Abstract: Reinforcement learning (RL) in real-world tasks such as robotic navigation often encounters environments with asymmetric traversal costs, where actions like climbing uphill versus moving downhill incur distinctly different penalties, or transitions may become irreversible. While recent quasimetric RL methods relax symmetry assumptions, they typically do not explicitly account for path-dependent costs or provide rigorous safety guarantees. We introduce Quasi-Potential Reinforcement Learning (QPRL), a novel framework that explicitly decomposes asymmetric traversal costs into a path-independent potential function ($\Phi$) and a path-dependent residual ($\Psi$). This decomposition allows efficient learning and stable policy optimization via a Lyapunov-based safety mechanism. Theoretically, we prove that QPRL achieves convergence with improved sample complexity of $\tilde{O}(\sqrt{T})$, surpassing prior quasimetric RL bounds of $\tilde{O}(T)$. Empirically, our experiments demonstrate that QPRL attains state-of-the-art performance across various navigation and control tasks, significantly reducing irreversible constraint violations by approximately $4\times$ compared to baselines.

Lay Summary:

Many real-world tasks—like a delivery robot climbing steep streets or a rescue drone squeezing through one-way passages—cost much more effort in one direction than the other, and some actions cannot be undone at all. Today’s learning algorithms usually ignore this imbalance, so they may choose routes that waste energy or put the robot in a trap. Our research introduces Quasi-Potential Reinforcement Learning (QPRL), a method that lets an agent recognize and plan around these one-way or “uneven-effort” situations.

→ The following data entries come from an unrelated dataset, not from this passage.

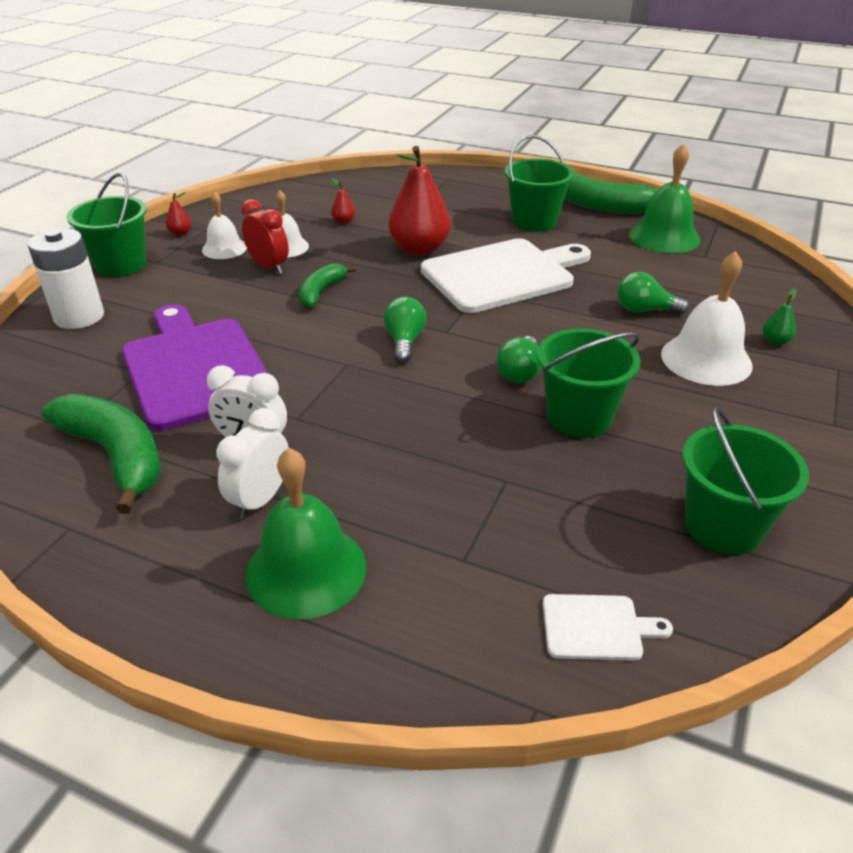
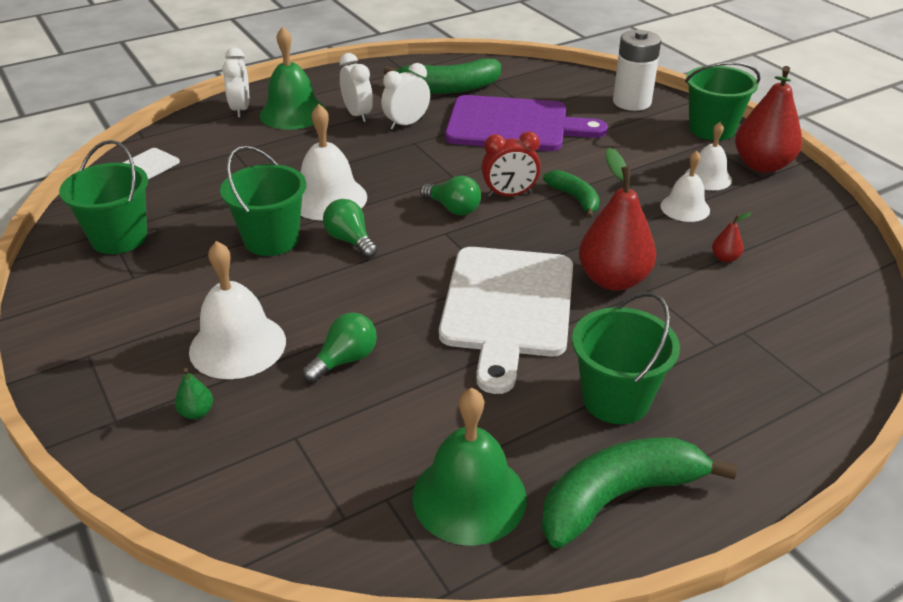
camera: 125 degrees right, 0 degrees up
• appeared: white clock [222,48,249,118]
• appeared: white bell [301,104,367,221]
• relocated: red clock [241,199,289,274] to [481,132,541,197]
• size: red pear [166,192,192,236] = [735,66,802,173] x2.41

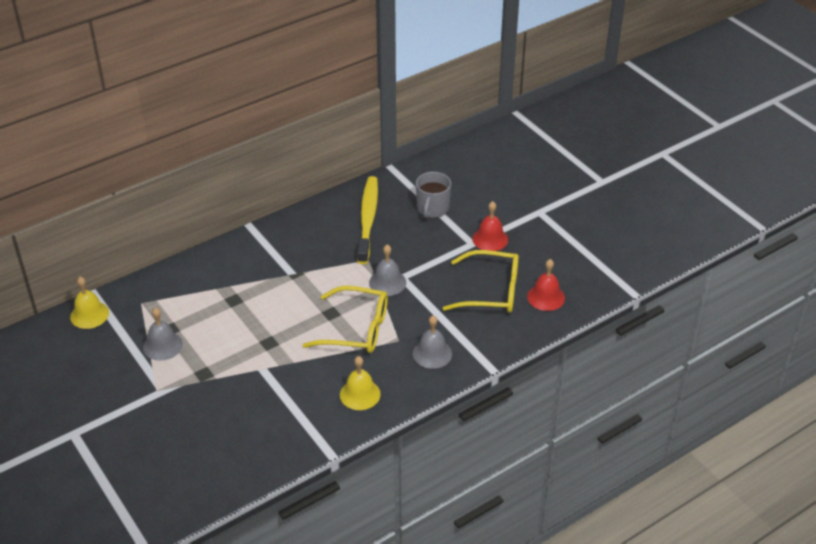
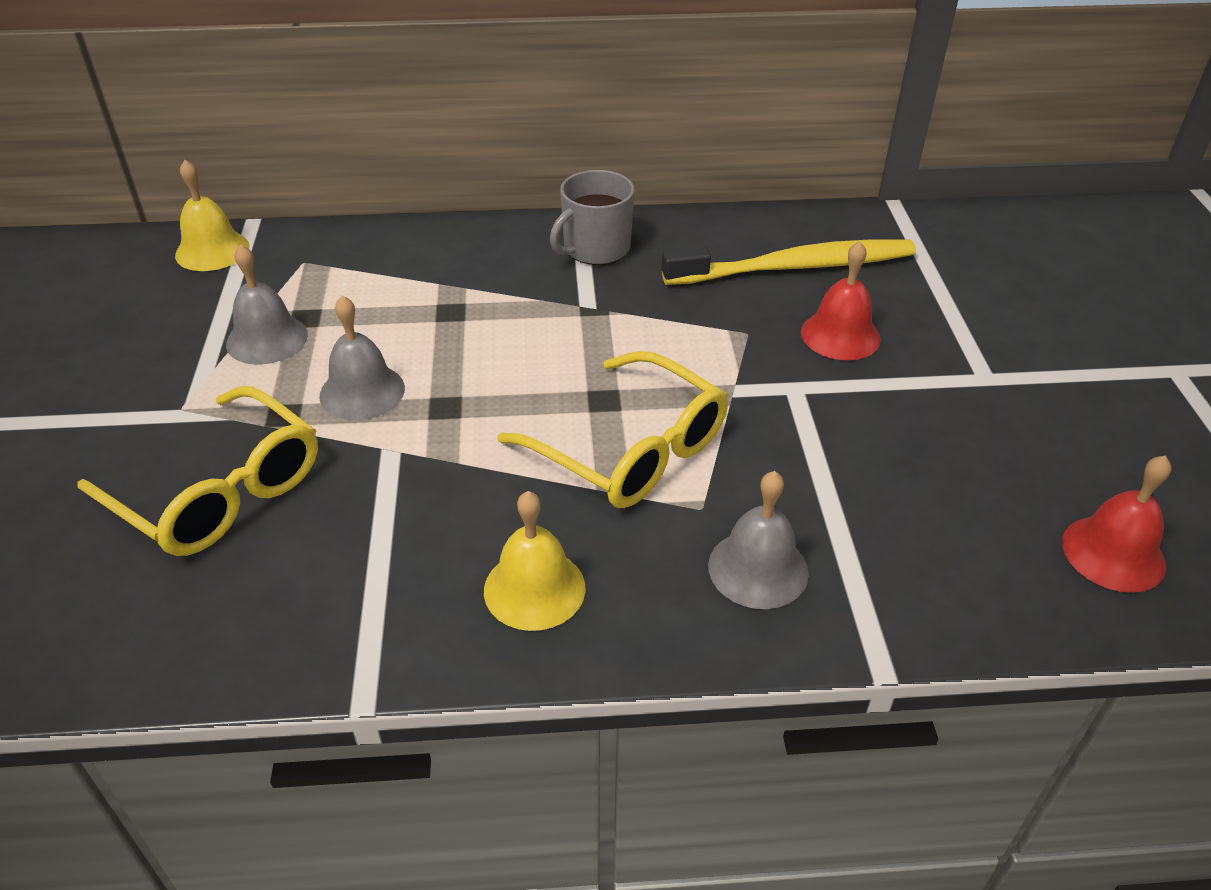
camera: 30 degrees right, 0 degrees up
• relocated: grey bell [369,245,406,296] to [319,295,405,420]
• relocated: grey mug [416,172,451,218] to [550,170,634,265]
• relocated: yellow glasses [443,250,519,313] to [77,386,318,556]
• relocated: red bell [472,201,508,251] to [801,241,881,360]
• spun: yellow toothbrush [357,176,378,264] = [661,239,916,285] 45 degrees clockwise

QPRL splits the cost of every move into two parts: a reusable “potential” map (showing, for example, how steep a hill is) and an extra penalty for truly irreversible steps (such as dropping off a ledge). A built-in safety check ensures the agent never takes a step whose future cost could exceed a small, user-set limit. Across several simulated navigation and control tasks, QPRL learns faster, reaches goals more reliably, and commits about four times fewer irreversible errors than existing approaches. These ideas could help future robots and self-driving vehicles to act more safely and efficiently whenever undoing a decision is hard or impossible.